Lay out the lines of the data below as a Markdown table with the columns "Row" and "Text", numbering each row and skipping blank lines. Omit the pictures from the table.
§
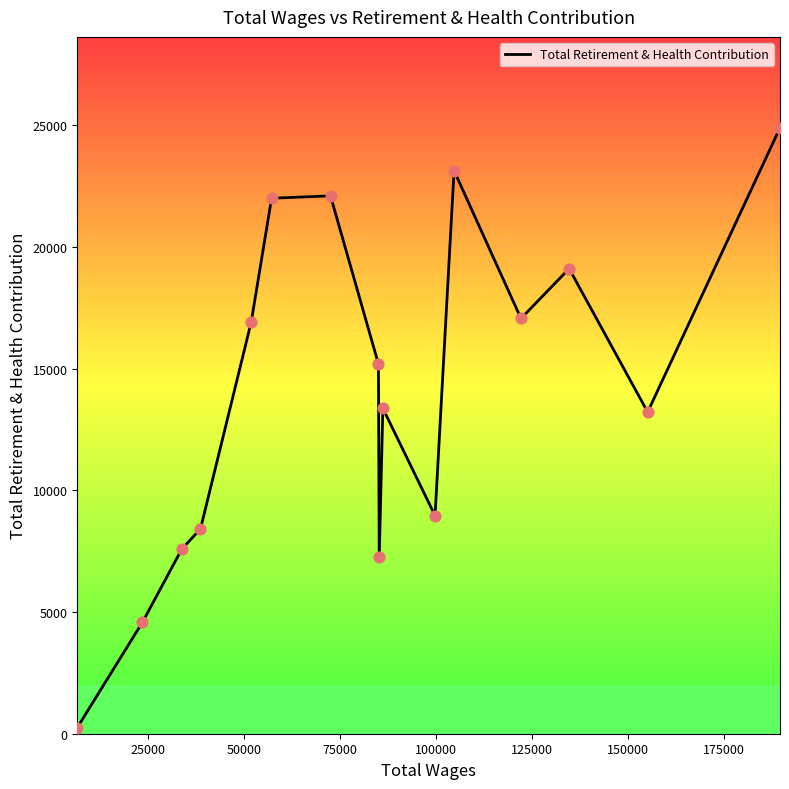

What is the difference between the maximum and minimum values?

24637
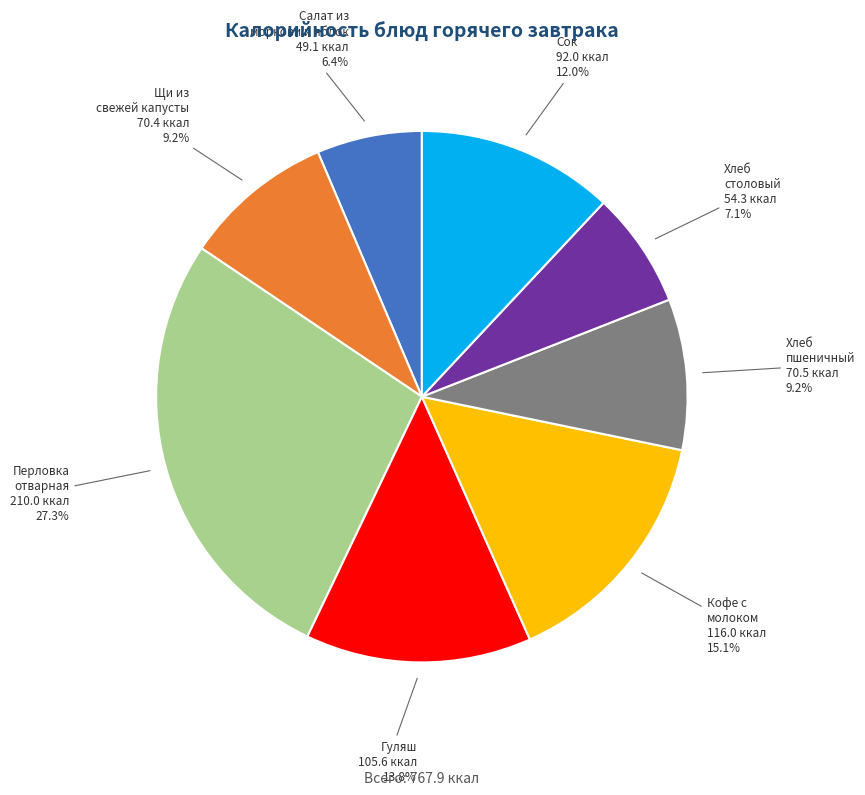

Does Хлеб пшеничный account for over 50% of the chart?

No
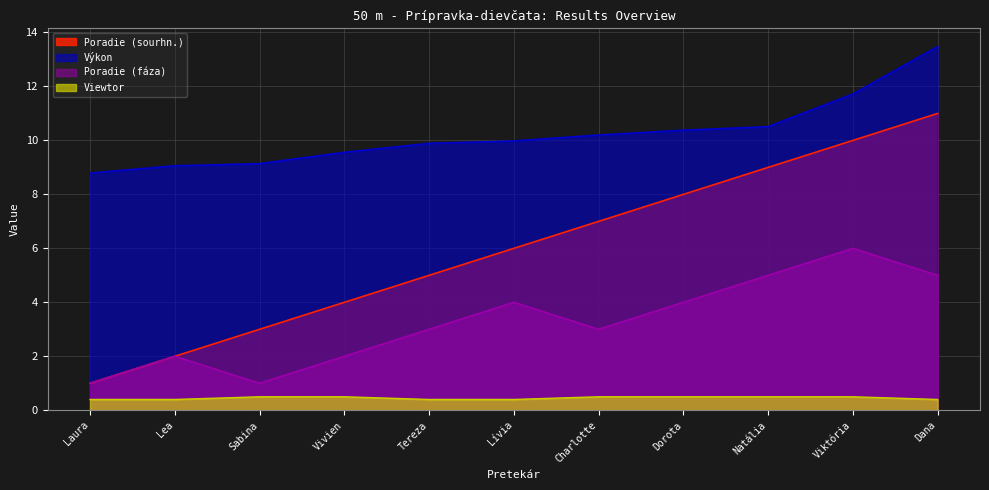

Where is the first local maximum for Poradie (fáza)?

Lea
§
> _SOLUTION_:
| Row | Text |
|---|---|
| 1 | What is the difference between the maximum and minimum values? |
| 2 | 24637 |
| 3 | Does Хлеб пшеничный account for over 50% of the chart? |
| 4 | No |
| 5 | Where is the first local maximum for Poradie (fáza)? |
| 6 | Lea |